The girl didn't know to lie.
"Osama bin Laden."
Will smiled. "Are you sure that is Osama bin Laden?"
"Yes," the girl said.
Back in the hallway, he grabbed one of the wives and shook her.
"Stop f------ with me now," Will said, more sternly than before. "Who is that in the bedroom?"
Owen continues: "She started to cry. More scared than anything else, she didn't have any fight left.
"Osama," she said.
"Osama what?" Will said, still holding her arm. "Osama bin Laden," she said.
With dual confirmation, the Seals called it in to Admiral McRaven in Jalalabad, who was keeping President Obama updated.
While the soldiers cleared the building of material that would provide useful intelligence, Owen watched two Seals drag bin Laden's body by his legs down the stairs.
Searching the tiny bathroom, Owen found a box of Just For Men hair dye, which he assumed was what bin Laden used on his beard.
He discovered a rifle and a pistol, neither of them loaded.

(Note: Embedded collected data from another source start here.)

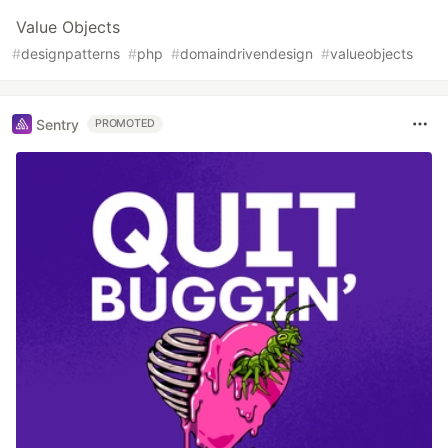
Value Objects
#
designpatterns
#
php
#
domaindrivendesign
#
valueobjects
Sentry
PROMOTED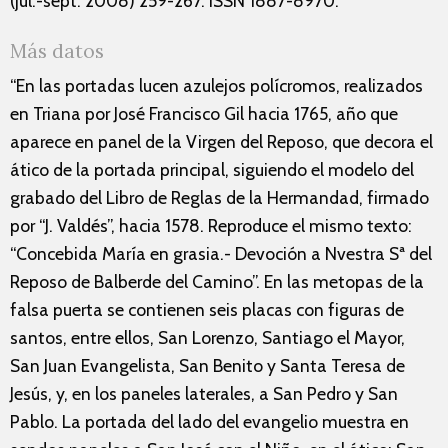
(jul.-sept. 2008) 259-267. ISSN 1887-8970.
Más datos
“En las portadas lucen azulejos polícromos, realizados
en Triana por José Francisco Gil hacia 1765, año que
aparece en panel de la Virgen del Reposo, que decora el
ático de la portada principal, siguiendo el modelo del
grabado del Libro de Reglas de la Hermandad, firmado
por “J. Valdés”, hacia 1578. Reproduce el mismo texto:
“Concebida María en grasia.- Devoción a Nvestra Sª del
Reposo de Balberde del Camino”. En las metopas de la
falsa puerta se contienen seis placas con figuras de
santos, entre ellos, San Lorenzo, Santiago el Mayor,
San Juan Evangelista, San Benito y Santa Teresa de
Jesús, y, en los paneles laterales, a San Pedro y San
Pablo. La portada del lado del evangelio muestra en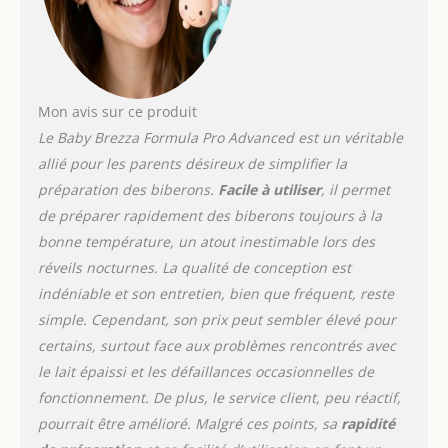
Mon avis sur ce produit
Le Baby Brezza Formula Pro Advanced est un véritable
allié pour les parents désireux de simplifier la
préparation des biberons.
Facile à utiliser
, il permet
de préparer rapidement des biberons toujours à la
bonne température, un atout inestimable lors des
réveils nocturnes. La qualité de conception est
indéniable et son entretien, bien que fréquent, reste
simple. Cependant, son prix peut sembler élevé pour
certains, surtout face aux problèmes rencontrés avec
le lait épaissi et les défaillances occasionnelles de
fonctionnement. De plus, le service client, peu réactif,
pourrait être amélioré. Malgré ces points, sa
rapidité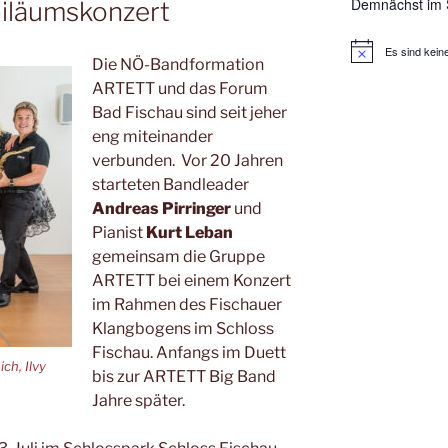
Demnächst im 
biläumskonzert
Es sind kein
Die NÖ-Bandformation
ARTETT und das Forum
Bad Fischau sind seit jeher
eng miteinander
verbunden. Vor 20 Jahren
starteten Bandleader
Andreas Pirringer
und
Pianist
Kurt Leban
gemeinsam die Gruppe
ARTETT bei einem Konzert
im Rahmen des Fischauer
Klangbogens im Schloss
Fischau. Anfangs im Duett
ich, Ilvy
bis zur ARTETT Big Band
Jahre später.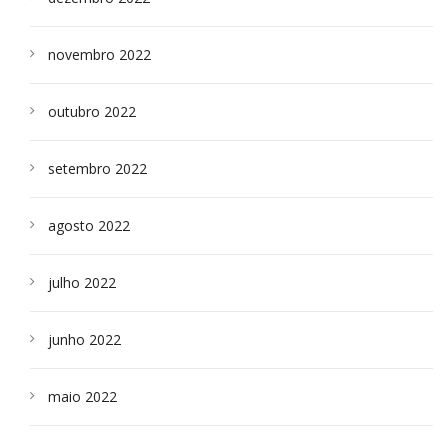
novembro 2022
outubro 2022
setembro 2022
agosto 2022
julho 2022
junho 2022
maio 2022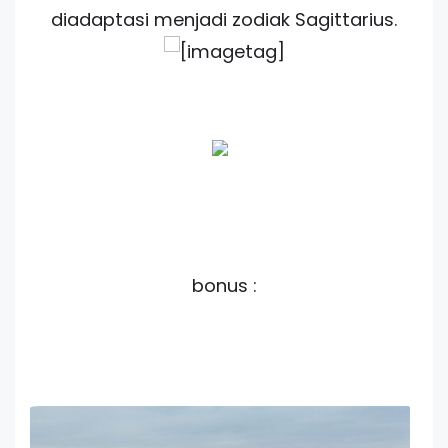
diadaptasi menjadi zodiak Sagittarius.
bonus :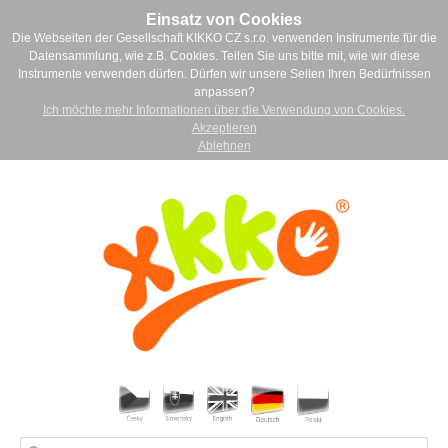
Einsatz von Cookies
Die Webseiten der Gesellschaft KIKKO CZ s.r.o. verwenden Instrumente für die
Datensammlung, wie z.B. Cookies. Teilen Sie uns bitte mit, wie wir diese
Instrumente verwenden dürfen. Dürfen wir unsere Seiten Ihren Bedürfnissen
anpassen?
Ich möchte mehr Informationen über die Verwendung von Cookies.
Akzeptieren
Ablehnen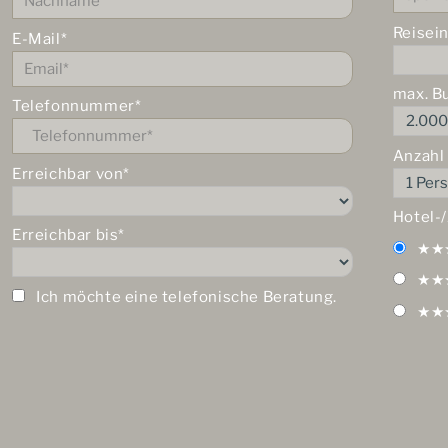
Reisei
E-Mail*
max. B
Telefonnummer*
Anzahl
Erreichbar von*
Hotel-
Erreichbar bis*
★★
★★
Ich möchte eine telefonische Beratung.
★★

Owen writes about his surprise that bin Laden hadn't prepared a defence.
He says the terror leader had no intention of fighting, though he asked his followers for decades to wear suicide vests or fly planes into buildings.
He says: "In all of my deployments, we routinely saw this phenomenon. The higher up the food chain the targeted individual was, the bigger a pussy he was.
"Did he (bin Laden) believe his own message? Was he willing to fight the war he asked for? I don't think so. Otherwise, he would have at least gotten his gun and stood up for what he believed.
"There is no honour in sending people to die for something you won't even fight for yourself."
Owen's group of Seals, which had bin Laden's body, travelled on the remaining Black Hawk which, as a smaller, more manoeuvrable aircraft, had less chance of being shot down than the CH-47.
In the Black Hawk, one of the Seals had to sit on bin Laden's body which lay at Owen's feet in the centre of the cabin.
Despite having the body at his feet, Owen writes that he felt a sense of failure that the teams had left intelligence behind because they had run out of time.
Back at base in Jalalabad, the Seals loaded the body on to the back of a truck. It was to be transported to Bagram. Admiral McRaven asked to see it. Owen says he pulled the body bag from the truck.
"It flopped on the cement floor like a dead fish. Kneeling down, I unzipped the bag. Almost all of the colour had faded from his face and his skin looked ashy and gray. 'There's your boy', I said."